(Beginning of Record set)
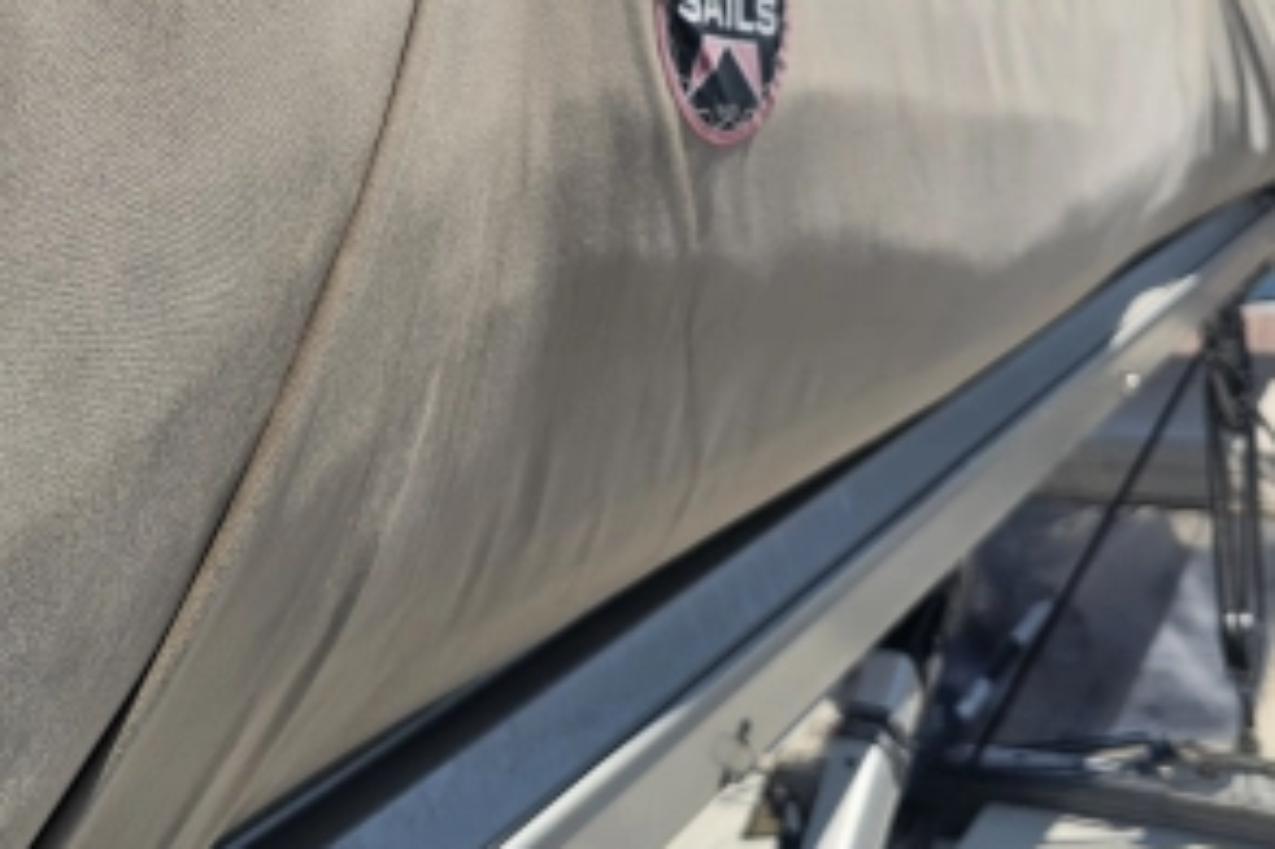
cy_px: 211
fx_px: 1593
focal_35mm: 45
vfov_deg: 29.4
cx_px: 383
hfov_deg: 42.8
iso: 10
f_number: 1.7
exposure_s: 1/1399
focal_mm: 6.3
(End of Record set)
• _What needs to be done_: Without the images, output all the entries exactly as they stand.

• _Reply to the task_:
cy_px: 211
fx_px: 1593
focal_35mm: 45
vfov_deg: 29.4
cx_px: 383
hfov_deg: 42.8
iso: 10
f_number: 1.7
exposure_s: 1/1399
focal_mm: 6.3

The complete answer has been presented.